# How are electric forces and gravity similar?

May 26, 2014

They can both be viewed as conservative vector fields.

To fully understand what that means we first have to be know what a field is. We can think of a field as a grid of arrows. Each arrow would be pointing in the direction of the force applied by the field at that spot. We can also make the arrows longer for a point with a stronger force and shorter where there is a weaker one.

Now think of a circle in the middle of our grid of arrows. Let's call this circle Earth. We know that the gravitational field always points towards the center of the Earth and that it gets weaker farther away and stronger closer. To represent this field we would need all of the arrows facing towards the origin, with longer ones close to the surface and shorter ones as we move farther away. We can now replace our Earth with an electron and the field we drew for gravity would now represent the electric field surrounding the electron. A proton would be similar, but all of the arrows would point away. Now that we know what a field is we have to define what a conservative field is. To be conservative simply means to conserve something. In the case of a field, if energy is conserved then the field is conservative. You can think of throwing a ball straight up into the air. If you throw the ball with the exact same energy it doesn't matter where you stand on the surface of our perfectly circular Earth the ball is going to go the same height. This is sometimes called path independence.
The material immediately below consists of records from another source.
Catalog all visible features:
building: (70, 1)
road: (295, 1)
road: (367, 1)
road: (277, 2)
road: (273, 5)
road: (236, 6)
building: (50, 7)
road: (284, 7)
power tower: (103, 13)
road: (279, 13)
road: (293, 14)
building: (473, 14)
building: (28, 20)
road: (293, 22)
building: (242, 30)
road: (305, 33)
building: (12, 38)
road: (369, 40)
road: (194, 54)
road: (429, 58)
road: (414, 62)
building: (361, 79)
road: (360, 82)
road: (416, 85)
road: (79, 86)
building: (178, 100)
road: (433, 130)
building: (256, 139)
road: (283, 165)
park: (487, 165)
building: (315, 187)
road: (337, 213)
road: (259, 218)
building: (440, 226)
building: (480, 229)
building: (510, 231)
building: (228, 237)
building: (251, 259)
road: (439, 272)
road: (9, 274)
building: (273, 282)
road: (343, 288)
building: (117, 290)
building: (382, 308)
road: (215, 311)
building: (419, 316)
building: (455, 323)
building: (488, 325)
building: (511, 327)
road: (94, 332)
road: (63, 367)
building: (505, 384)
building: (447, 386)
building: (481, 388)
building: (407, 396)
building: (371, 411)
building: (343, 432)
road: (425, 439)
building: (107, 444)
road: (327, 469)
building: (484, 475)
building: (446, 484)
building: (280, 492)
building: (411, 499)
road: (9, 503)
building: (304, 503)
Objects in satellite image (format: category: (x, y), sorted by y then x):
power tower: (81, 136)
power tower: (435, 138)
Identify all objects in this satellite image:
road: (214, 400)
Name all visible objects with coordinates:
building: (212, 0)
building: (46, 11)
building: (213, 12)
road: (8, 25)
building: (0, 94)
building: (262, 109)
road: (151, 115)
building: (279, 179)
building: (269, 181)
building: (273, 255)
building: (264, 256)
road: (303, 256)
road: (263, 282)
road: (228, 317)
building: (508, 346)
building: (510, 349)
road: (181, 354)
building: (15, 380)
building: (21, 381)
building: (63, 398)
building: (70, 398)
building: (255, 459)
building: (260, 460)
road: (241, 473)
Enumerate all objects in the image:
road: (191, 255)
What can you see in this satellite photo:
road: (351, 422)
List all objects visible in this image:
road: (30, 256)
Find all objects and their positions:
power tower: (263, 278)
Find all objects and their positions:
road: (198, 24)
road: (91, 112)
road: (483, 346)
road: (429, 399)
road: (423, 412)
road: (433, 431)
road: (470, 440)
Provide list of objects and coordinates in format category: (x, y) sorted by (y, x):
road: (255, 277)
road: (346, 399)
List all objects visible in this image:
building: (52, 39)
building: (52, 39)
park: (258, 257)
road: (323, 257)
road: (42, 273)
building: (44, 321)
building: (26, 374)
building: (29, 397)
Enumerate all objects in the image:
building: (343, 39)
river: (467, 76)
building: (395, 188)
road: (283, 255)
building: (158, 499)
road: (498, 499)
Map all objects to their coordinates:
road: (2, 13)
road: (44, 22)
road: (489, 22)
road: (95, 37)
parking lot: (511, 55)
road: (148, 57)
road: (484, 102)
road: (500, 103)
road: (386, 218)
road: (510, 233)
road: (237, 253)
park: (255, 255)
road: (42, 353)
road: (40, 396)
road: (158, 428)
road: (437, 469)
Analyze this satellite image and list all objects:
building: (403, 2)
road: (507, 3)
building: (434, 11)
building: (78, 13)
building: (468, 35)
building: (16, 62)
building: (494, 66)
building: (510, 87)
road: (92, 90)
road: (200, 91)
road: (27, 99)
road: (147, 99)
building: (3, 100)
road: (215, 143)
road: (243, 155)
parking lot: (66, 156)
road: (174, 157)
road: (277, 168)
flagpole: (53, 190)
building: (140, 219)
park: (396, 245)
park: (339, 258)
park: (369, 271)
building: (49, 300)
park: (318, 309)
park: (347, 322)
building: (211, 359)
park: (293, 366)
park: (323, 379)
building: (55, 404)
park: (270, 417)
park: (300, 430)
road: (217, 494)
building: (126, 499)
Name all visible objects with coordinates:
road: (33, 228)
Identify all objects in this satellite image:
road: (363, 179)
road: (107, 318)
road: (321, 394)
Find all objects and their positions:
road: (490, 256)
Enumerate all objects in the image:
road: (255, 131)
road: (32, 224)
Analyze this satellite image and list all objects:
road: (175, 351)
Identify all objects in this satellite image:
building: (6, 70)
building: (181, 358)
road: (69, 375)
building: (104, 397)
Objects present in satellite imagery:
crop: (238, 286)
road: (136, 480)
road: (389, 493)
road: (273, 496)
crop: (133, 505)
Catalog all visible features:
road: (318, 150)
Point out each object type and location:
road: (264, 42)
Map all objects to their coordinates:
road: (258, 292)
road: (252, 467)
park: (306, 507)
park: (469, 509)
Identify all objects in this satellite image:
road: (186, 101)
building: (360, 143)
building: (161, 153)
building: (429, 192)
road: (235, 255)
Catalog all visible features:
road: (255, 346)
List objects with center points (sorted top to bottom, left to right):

Path independence implies that it doesn't matter the path you take from point A to point B it always takes the same amount of energy. So if we pick any two points around our Earth and move from one to the other it doesn't matter what path we take. We will gain or expend the same amount of energy. In the chart above we might use a lot of energy getting the top of the hill on the blue path, but we would gain it back descending the other side. Sense both paths end at the same height then they take the same amount of energy to get there.

Friction is an example of a non-conservative force. This is because it doesn't matter what direction you travel the force is always working against you.